Expelled, originally uploaded by efiw.

We took the kids to the "movies" Monday.
I've been following this movie for almost a year and was intensely interested to see if this was going to just be another bash fest or a presentation of facts. Ben Stein did a decent job of getting word out there as to what is happening and how our World View seems to influence our ability to look at facts objectively and follow those facts to their ultimate conclusion. Still, it was a bit bashing (typical Ben sarcasm.)
I did learn a few things:
*You do not have to be a Christian (or even a Creationist) to subscribe to the ID theory. ID is simply stating that since scientists don't know the origins of life, could there be an intelligent designer instead of having to have all the proteins and atoms mesh in just the right way to bring about the 1st cell that in turn evolved into life.
*Darwinists are much more violent and vigilant than IDists.
*Science has been reduced to popular belief instead of testing, achieving results and documenting facts.
*It sounds just as crazy for me to say that God created life by molding mud and breathing into it, when I have never seen with my physical eyes the performance of the creation of life with mud or otherwise, as it does for Darwinists to say the first cell came about billions of years ago through lightning striking primordial soup causing evolvution into complex life forms.

One of the professors in the movie who teaches evolution was passionate about making sure nobody believed in God or the idea of after-life (heaven in particular). It was hopelessness up close and personal. Minda walked away from it in tears. I did too. He will never know the grace, mercy or love of God, and he doesn't care to.
The next day she said to me, "Mom, it seemed so much easier to believe in God when I was little.

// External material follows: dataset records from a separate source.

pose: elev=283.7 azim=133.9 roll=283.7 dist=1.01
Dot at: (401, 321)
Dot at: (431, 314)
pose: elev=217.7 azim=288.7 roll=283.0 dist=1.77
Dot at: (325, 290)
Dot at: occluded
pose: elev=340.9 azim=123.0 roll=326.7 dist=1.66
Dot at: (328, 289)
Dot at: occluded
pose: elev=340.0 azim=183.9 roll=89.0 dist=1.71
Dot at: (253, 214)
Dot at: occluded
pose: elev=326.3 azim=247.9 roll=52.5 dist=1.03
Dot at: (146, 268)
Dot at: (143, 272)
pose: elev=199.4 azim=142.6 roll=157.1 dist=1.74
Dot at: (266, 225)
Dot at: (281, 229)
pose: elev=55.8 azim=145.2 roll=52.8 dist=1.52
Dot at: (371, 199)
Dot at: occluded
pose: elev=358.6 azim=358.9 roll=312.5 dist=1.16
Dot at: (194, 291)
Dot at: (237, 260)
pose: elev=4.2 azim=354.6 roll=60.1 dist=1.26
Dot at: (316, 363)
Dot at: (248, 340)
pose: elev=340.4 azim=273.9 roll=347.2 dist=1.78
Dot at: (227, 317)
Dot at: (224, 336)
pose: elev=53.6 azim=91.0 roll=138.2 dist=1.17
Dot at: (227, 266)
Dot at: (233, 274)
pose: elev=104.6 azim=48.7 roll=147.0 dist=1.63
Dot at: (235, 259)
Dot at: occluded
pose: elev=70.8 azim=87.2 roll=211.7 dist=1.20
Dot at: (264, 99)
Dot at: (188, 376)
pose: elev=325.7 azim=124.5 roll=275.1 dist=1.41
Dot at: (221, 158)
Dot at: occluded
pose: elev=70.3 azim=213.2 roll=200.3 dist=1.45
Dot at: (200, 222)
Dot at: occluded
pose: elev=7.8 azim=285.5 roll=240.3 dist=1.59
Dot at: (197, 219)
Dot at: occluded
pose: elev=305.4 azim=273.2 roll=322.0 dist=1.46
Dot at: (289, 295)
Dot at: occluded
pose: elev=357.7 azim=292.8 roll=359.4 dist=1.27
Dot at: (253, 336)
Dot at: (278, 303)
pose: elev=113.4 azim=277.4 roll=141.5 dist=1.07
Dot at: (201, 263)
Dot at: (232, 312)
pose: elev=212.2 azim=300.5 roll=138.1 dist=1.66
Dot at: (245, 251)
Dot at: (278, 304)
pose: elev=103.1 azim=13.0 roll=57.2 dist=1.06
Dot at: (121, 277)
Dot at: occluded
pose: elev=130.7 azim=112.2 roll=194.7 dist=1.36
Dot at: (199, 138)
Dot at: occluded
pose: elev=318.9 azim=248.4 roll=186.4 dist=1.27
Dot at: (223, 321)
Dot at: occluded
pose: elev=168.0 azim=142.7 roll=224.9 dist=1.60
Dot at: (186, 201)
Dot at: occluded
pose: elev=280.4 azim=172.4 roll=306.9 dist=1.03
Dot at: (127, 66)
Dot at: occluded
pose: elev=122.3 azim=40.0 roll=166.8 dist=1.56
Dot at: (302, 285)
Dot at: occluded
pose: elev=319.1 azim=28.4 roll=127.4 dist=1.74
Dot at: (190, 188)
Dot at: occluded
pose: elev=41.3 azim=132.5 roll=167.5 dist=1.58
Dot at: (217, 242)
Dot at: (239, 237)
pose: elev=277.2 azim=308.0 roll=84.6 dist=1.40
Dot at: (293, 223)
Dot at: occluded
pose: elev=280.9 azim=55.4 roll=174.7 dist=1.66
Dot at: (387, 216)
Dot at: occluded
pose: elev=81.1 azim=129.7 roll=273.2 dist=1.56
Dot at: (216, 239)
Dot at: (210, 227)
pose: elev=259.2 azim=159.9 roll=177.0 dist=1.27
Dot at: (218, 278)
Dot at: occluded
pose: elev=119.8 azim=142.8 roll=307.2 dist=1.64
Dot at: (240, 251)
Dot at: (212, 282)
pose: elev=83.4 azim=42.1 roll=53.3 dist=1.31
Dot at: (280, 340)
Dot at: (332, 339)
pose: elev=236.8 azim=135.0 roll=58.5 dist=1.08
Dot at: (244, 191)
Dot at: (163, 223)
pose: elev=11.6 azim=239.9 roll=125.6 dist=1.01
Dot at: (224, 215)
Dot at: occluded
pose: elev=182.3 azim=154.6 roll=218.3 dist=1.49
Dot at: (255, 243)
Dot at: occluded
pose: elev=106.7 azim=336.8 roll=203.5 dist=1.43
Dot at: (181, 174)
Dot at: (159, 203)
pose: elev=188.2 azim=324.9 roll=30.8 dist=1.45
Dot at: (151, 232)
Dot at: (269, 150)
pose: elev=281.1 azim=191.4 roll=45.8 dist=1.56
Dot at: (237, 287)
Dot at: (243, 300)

This whole God-head thing is strange, and difficult to understand." I went on to talk with her about how faith comes into play where we don't totally understand, and how growing up also means having to make choices for ourselves and not just following our parents like we did at 4 or 5 years old. In the end she said, "I wish I could stay 6 years old in my spirit then, forever."
Don't we all?

2 comments:

Anonymous said...

Oh, to always have the simple faith of a child.

Heather said...

Awwww that is sad, but it is very comforting to see when studying apologetics that science is only catching up to the Bible...and eventually when facts are discovered, it proves the Bible true.